Symphony turns project work into isolated, autonomous implementation runs, allowing teams to manage work instead of supervising coding agents.
Build an autonomous work management system that spawns isolated AI agent runs to handle tasks from Linear boards and safely merge completed work.
I want you to build Symphony, which is a system that turns project work into isolated, autonomous implementation runs. The core idea is that instead of supervising coding agents directly, teams manage work items (like tasks on a Linear board), and Symphony spawns agents to handle each task autonomously.
Here's what Symphony should do: Monitor a work management system like Linear for new tasks or work items. When it finds work, it spawns an isolated implementation run that gives an AI agent everything it needs to complete that specific task. The agent works autonomously in that isolated environment, makes changes, runs tests, and provides proof of work like CI status, PR review feedback, and complexity analysis. Once the agent finishes, Symphony helps land the work safely, like merging PRs. Engineers manage the work at a higher level instead of babysitting agents.

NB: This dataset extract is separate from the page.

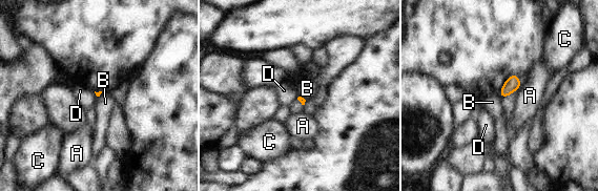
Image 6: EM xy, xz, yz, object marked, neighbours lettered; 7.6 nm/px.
keep # A other, B other, C other, D other; border 6:(498, 93), (501, 98); none of them fits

The reference implementation is in Elixir, so use that tech stack. Elixir is a great choice here because it's built for concurrent, distributed systems and fault tolerance, which is perfect for spawning and managing multiple autonomous agent runs in parallel.
Key architectural pieces you need: A specification that defines how Symphony should work (check SPEC.md for the detailed contract). A work queue or polling system that watches for incoming tasks from Linear or similar tools. An isolation layer that sets up clean environments for each agent run, probably using containers or similar. Integration with an AI coding agent (like Claude Code) that can take a task and implement it. A proof of work system that captures what the agent did, including test results, complexity metrics, and video walkthroughs. A safe landing mechanism for accepting and merging completed work back into the main codebase.
The system should be designed so that each task runs independently and can fail gracefully without affecting others. You need good observability and logging so teams can see what agents are doing and make decisions about accepting or rejecting their work.
Build this as a framework or reference implementation that teams can customize for their own repositories and work management tools. Make it modular so people can swap out pieces like the work queue source or the AI agent backend. Include documentation on how to set up the environment and integrate it with existing codebases, especially those using harness engineering practices.